For training, we need to write the code to update the noise to produce more of our desired feature. We do this by performing stochastic gradient ascent. We use stochastic gradient ascent to find the local maxima, as opposed to stochastic gradient descent which finds the local minima. Gradient ascent is gradient descent over the negative of the value being optimized. Their formulas are essentially the same, however, instead of subtracting the weighted value, stochastic gradient ascent adds it; it can be calculated by \(new = old + (∇ old * weight)\), where ∇ is the gradient of old. We perform stochastic gradient ascent to try and maximize the amount of the feature we want. If we wanted to reduce the amount of the feature, we would perform gradient descent. However, in this assignment we are interested in maximize our feature using gradient ascent, since many features in the dataset are not present much more often than they're present and we are trying to add a feature to the images, not remove.

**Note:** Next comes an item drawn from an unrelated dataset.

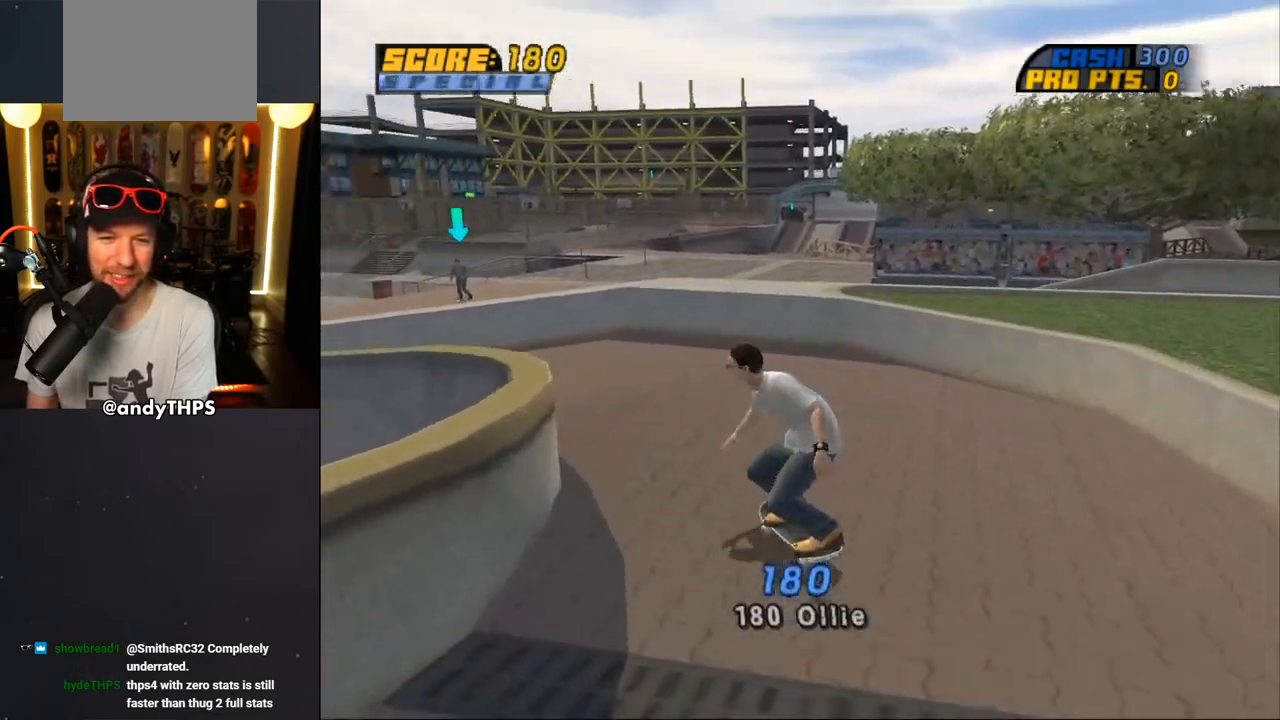
{"buttons": ["CROSS", "DPAD_LEFT"], "left_stick": "center", "right_stick": "center", "events": [[17, "DPAD_DOWN", "up"], [83, "DPAD_LEFT", "up"], [483, "DPAD_LEFT", "down"]]}
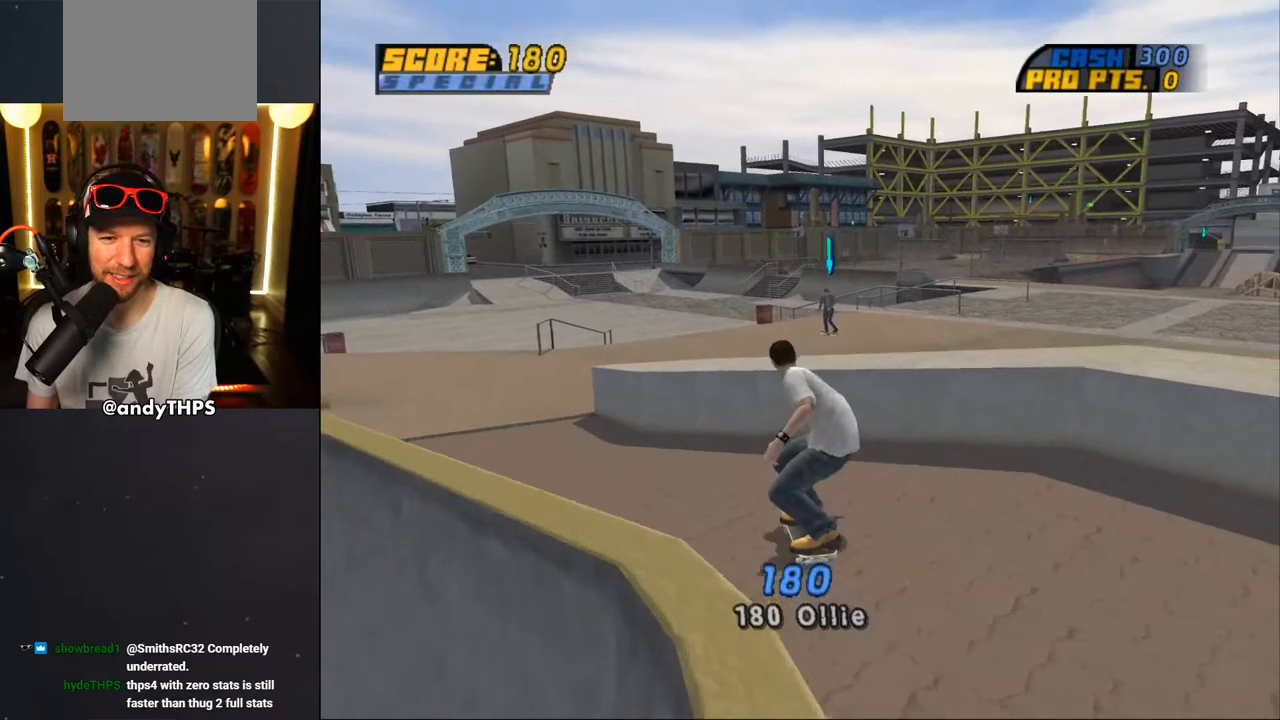
{"buttons": ["CROSS", "DPAD_RIGHT"], "left_stick": "center", "right_stick": "center", "events": [[50, "DPAD_DOWN", "down"], [183, "DPAD_DOWN", "up"], [267, "DPAD_LEFT", "up"], [433, "DPAD_RIGHT", "down"]]}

Given the noise with its gradient already calculated through the classifier, we want to return the new noise vector.

Remember the equation for gradient ascent: \(new = old + (∇ old * weight)\).

def calculate_updated_noise(noise: torch.Tensor, weight: float) -> torch.Tensor:
    """Update noise vectors with stochastic gradient ascent.

    Args:
     noise: the current noise vectors. 
           We have already called the backwards function on the target class
           so we can access the gradient of the output class with respect 
           to the noise by using noise.grad
     weight: the scalar amount by which we should weight the noise gradient

    Returns:
     updated noise
    """
    new_noise = noise + (noise.grad * weight)
    return new_noise

UNIT TEST

Check that the basic function works.

opt.zero_grad()
noise = torch.ones(20, 20) * 2
noise.requires_grad_()
fake_classes = (noise ** 2).mean()
fake_classes.backward()
new_noise = calculate_updated_noise(noise, 0.1)
assert type(new_noise) == torch.Tensor
assert tuple(new_noise.shape) == (20, 20)
assert new_noise.max() == 2.0010
assert new_noise.min() == 2.0010
assert torch.isclose(new_noise.sum(), torch.tensor(0.4) + 20 * 20 * 2)

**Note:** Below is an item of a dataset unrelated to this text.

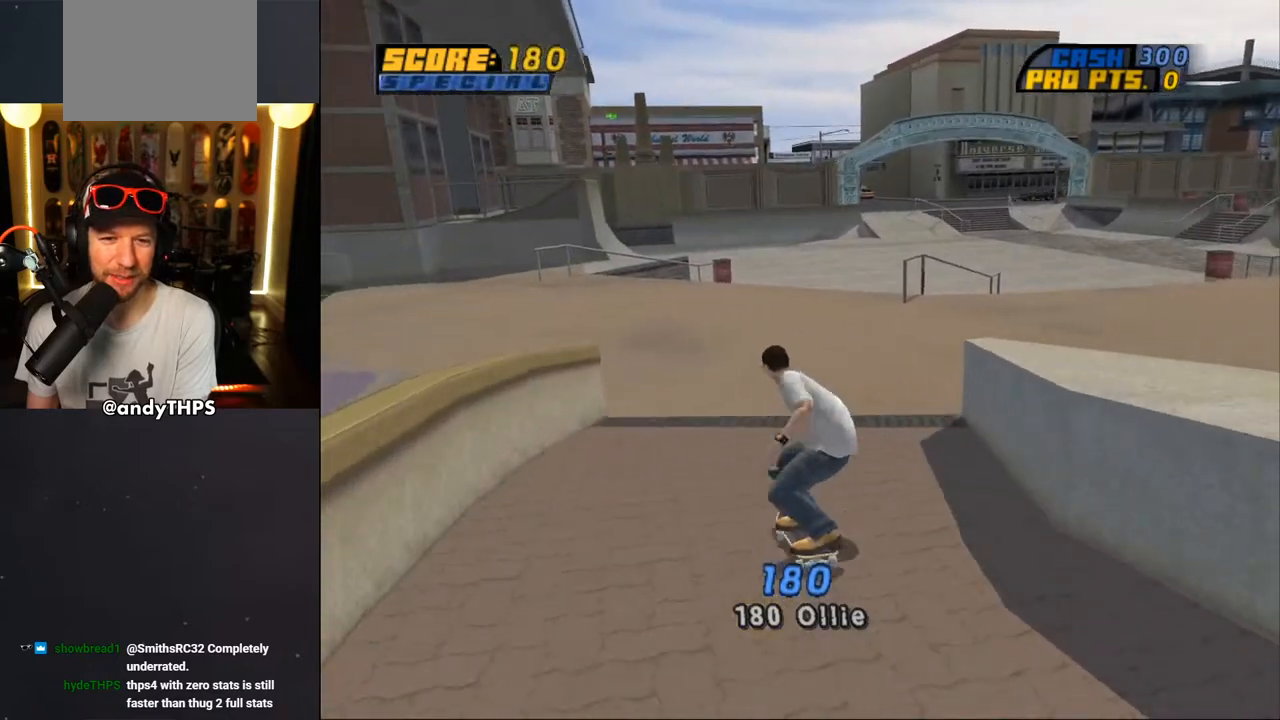
{"buttons": ["CROSS"], "left_stick": "center", "right_stick": "center", "events": [[83, "DPAD_RIGHT", "up"], [267, "DPAD_RIGHT", "down"], [350, "DPAD_RIGHT", "up"]]}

Check that it works for generated images

opt.zero_grad()
noise = get_noise(32, z_dim).to(device).requires_grad_()
fake = gen(noise)
fake_classes = classifier(fake)[:, 0]
fake_classes.mean().backward()
noise.data = calculate_updated_noise(noise, 0.01)
fake = gen(noise)
fake_classes_new = classifier(fake)[:, 0]
assert torch.all(fake_classes_new > fake_classes)

Generation

Now, we can use the classifier along with stochastic gradient ascent to make noise that generates more of a certain feature. In the code given to us here, we can generate smiling faces. Feel free to change the target index and control some of the other features in the list! We will notice that some features are easier to detect and control than others.

The list we have here are the features labeled in CelebA, which we used to train our classifier. If we wanted to control another feature, we would need to get data that is labeled with that feature and train a classifier on that feature.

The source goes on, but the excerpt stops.